We will now attempt to describe the powers by which the heat is economized.

By the side of each working cylinder is a vessel or box filled with a collection of wire discs, like sieves, six feet by four, placed vertically in the box. There are two hundred of these discs in each box. The hot air on leaving the working cylinder, after performing its function by driving the piston up, is expelled through the box of wire, which Mr. Ericsson terms a “regenerator;” but which may be more properly termed a “respirator,” as our readers will perceive when they come to appreciate its office.

In passing through the disc, the expelled air gives off all, or nearly all, of its heat—all but about 30°—to the wire, where it is held on deposite, as it were, until the process of expulsion is complete, and the valves open for the admission of the cold atmospheric air, which is waiting to undergo the process of ratification. When the valves open the cola air rushes through the respirator, in which the heat is deposited, takes it up, and thus enters the working cylinder almost as hot as the air which a moment before deposited the same heat in the reservoir, thus leaving the furnace the moderate duty of supplying a trifling difference of only about 30° of temperature to the air in the working cylinder.

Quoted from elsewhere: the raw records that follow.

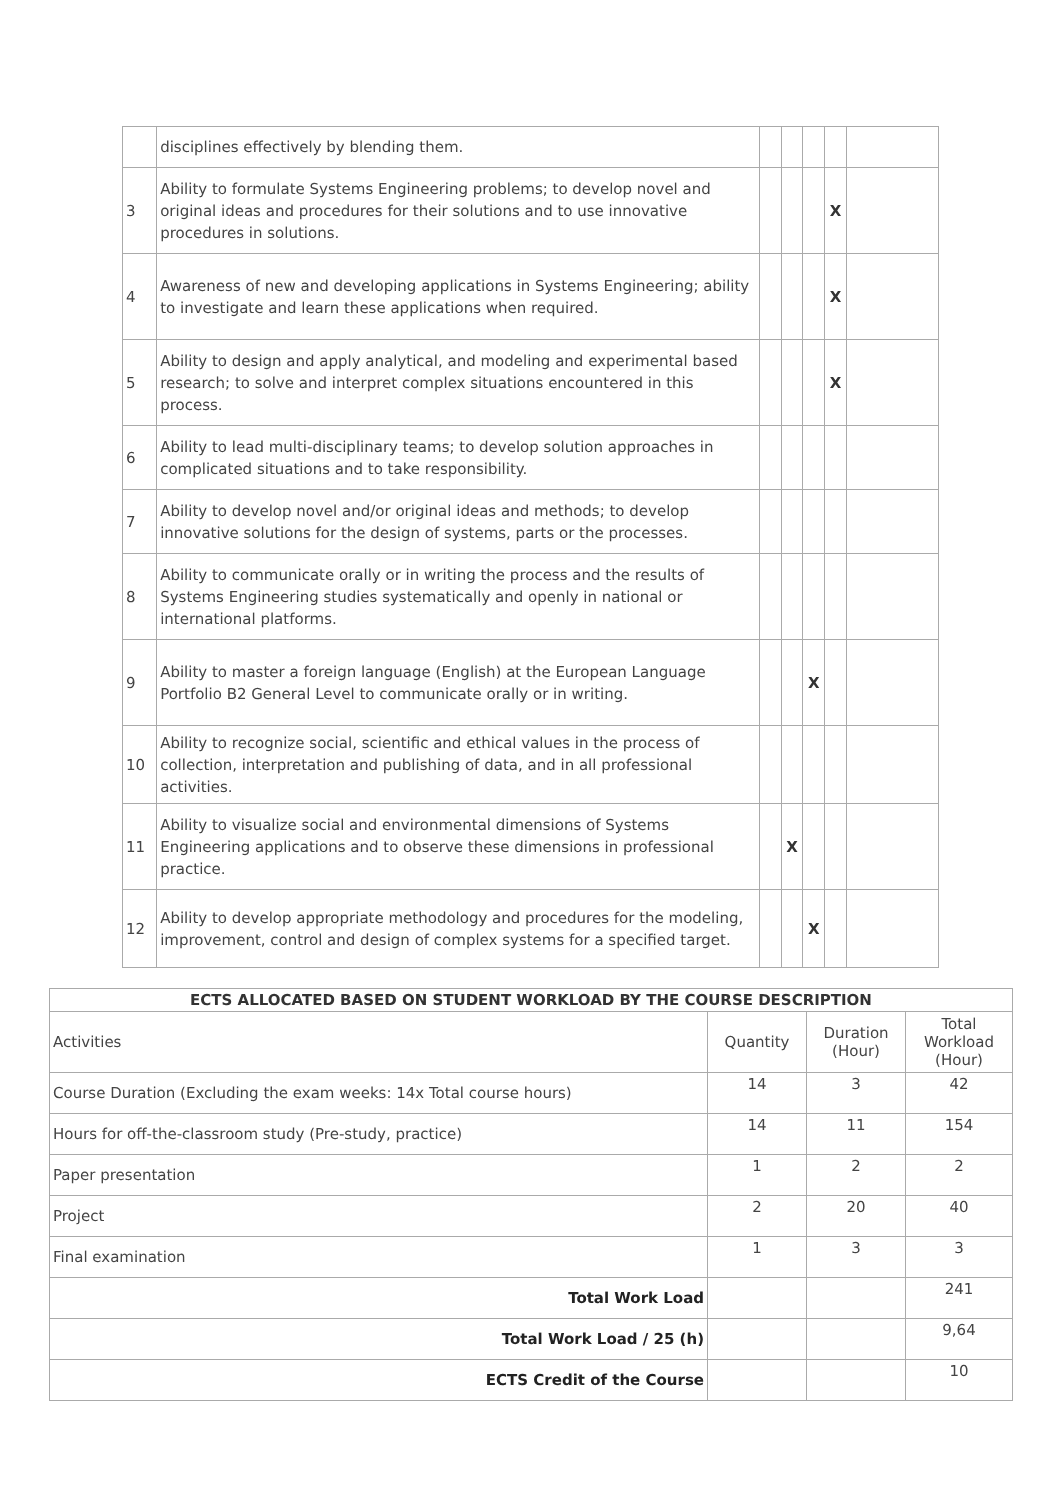| | disciplines effectively by blending them. | | | | | |
| 3 | Ability to formulate Systems Engineering problems; to develop novel and original ideas and procedures for their solutions and to use innovative procedures in solutions. | | | | X | |
| 4 | Awareness of new and developing applications in Systems Engineering; ability to investigate and learn these applications when required. | | | | X | |
| 5 | Ability to design and apply analytical, and modeling and experimental based research; to solve and interpret complex situations encountered in this process. | | | | X | |
| 6 | Ability to lead multi-disciplinary teams; to develop solution approaches in complicated situations and to take responsibility. | | | | | |
| 7 | Ability to develop novel and/or original ideas and methods; to develop innovative solutions for the design of systems, parts or the processes. | | | | | |
| 8 | Ability to communicate orally or in writing the process and the results of Systems Engineering studies systematically and openly in national or international platforms. | | | | | |
| 9 | Ability to master a foreign language (English) at the European Language Portfolio B2 General Level to communicate orally or in writing. | | | X | | |
| 10 | Ability to recognize social, scientific and ethical values in the process of collection, interpretation and publishing of data, and in all professional activities. | | | | | |
| 11 | Ability to visualize social and environmental dimensions of Systems Engineering applications and to observe these dimensions in professional practice. | | X | | | |
| 12 | Ability to develop appropriate methodology and procedures for the modeling, improvement, control and design of complex systems for a specified target. | | | X | | |
| ECTS ALLOCATED BASED ON STUDENT WORKLOAD BY THE COURSE DESCRIPTION | | | |
| --- | --- | --- | --- |
| Activities | Quantity | Duration (Hour) | Total Workload (Hour) |
| Course Duration (Excluding the exam weeks: 14x Total course hours) | 14 | 3 | 42 |
| Hours for off-the-classroom study (Pre-study, practice) | 14 | 11 | 154 |
| Paper presentation | 1 | 2 | 2 |
| Project | 2 | 20 | 40 |
| Final examination | 1 | 3 | 3 |
| Total Work Load | | | 241 |
| Total Work Load / 25 (h) | | | 9,64 |
| ECTS Credit of the Course | | | 10 |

The capacity of these wire meshes to absorb and retain the caloric will not be questioned by practical men when we state that the four “respirators” in the “Ericsson” present a surface of over 15,000 superficial feet, while there are more than 100,000,000 of cells between the meshes. The wire in this boat is about 1/16th of an inch in diameter, but that may be varied of course according to circumstances, as may the number of discs, both depending upon the amount of heat which is sought to be deposited. The surface of wire employed in absorbing the heat in the “Ericsson” is equal to the entire fire surface of four of the very largest size marine steam-boilers.

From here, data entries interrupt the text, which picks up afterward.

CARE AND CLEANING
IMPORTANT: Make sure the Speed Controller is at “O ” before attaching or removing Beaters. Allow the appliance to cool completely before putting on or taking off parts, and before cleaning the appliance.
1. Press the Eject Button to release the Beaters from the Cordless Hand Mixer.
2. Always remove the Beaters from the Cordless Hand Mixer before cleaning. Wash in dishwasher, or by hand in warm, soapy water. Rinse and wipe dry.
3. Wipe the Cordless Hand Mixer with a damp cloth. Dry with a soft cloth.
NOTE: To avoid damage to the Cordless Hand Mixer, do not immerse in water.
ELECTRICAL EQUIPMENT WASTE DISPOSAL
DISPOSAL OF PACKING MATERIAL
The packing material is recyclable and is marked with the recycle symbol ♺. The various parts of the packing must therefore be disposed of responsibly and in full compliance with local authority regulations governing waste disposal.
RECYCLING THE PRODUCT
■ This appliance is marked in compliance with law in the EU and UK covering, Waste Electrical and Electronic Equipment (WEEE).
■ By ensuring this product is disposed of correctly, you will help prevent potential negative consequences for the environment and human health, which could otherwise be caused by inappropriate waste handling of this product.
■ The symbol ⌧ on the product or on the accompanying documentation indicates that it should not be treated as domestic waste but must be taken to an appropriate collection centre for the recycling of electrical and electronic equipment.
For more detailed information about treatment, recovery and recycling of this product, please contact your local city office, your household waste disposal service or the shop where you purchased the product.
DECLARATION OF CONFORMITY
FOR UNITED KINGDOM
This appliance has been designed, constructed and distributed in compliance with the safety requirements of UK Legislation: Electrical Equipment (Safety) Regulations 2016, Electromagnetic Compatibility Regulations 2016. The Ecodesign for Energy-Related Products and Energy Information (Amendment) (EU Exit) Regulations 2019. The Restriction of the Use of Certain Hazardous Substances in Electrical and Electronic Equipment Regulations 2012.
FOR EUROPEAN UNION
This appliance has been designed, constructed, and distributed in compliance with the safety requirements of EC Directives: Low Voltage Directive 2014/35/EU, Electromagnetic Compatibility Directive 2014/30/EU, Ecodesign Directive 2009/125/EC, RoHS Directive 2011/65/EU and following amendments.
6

By a most elaborate series of experiments, the details of which, though exceedingly curious and instructive, we have no time to-day to narrate, Capt. Ericsson ascertained that each particle of air occupies just 1-30th of a second in passing quite through the disc, and in that time undergoes a change of temperature of 400°; that is, the expelled hot air is four hundred degrees cooler when it leaves the respirator than when it enters it, and the cold becomes four hundred degrees warmer when it enters the working cylinder, or heating chamber, than it was when it entered the respirator.
It deserves, in this connexion, to be borne in mind that Capt. Ericsson’s patent never contemplates a greater heat in the working cylinder than 500°. Yesterday the heat was only about 450°.

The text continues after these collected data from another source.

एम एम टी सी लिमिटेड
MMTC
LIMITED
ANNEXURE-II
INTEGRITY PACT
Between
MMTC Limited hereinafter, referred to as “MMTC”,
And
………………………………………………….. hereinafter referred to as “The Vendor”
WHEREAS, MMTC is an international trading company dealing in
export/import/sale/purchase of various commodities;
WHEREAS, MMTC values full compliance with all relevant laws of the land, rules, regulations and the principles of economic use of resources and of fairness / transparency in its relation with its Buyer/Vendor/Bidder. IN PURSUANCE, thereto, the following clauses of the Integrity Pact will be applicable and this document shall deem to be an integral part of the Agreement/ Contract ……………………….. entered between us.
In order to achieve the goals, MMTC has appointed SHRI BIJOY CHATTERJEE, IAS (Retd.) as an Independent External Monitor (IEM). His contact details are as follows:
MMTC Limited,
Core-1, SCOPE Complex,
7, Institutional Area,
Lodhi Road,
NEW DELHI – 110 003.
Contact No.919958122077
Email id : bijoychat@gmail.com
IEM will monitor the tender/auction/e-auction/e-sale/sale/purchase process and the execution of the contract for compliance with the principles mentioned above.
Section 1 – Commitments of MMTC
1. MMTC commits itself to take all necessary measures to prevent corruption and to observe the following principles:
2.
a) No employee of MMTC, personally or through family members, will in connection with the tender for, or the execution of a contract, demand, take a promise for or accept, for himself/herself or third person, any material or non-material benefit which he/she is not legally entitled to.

In passing through the respirator, it is ascertained that the hot air deposites all but about 30° of its heat; that is, the waste or escape air is only about 30° warmer than when it entered the reservoir cold, and consequently the waste heat is only about 10 per cent. on every 300° employed, and it is this waste only which it is the function of the furnaces to repair. A greater saving might be obtained by employing a greater number of wire discs, and some other obvious cautions, but no practical advantage would be derived from carrying the process of abstraction any further.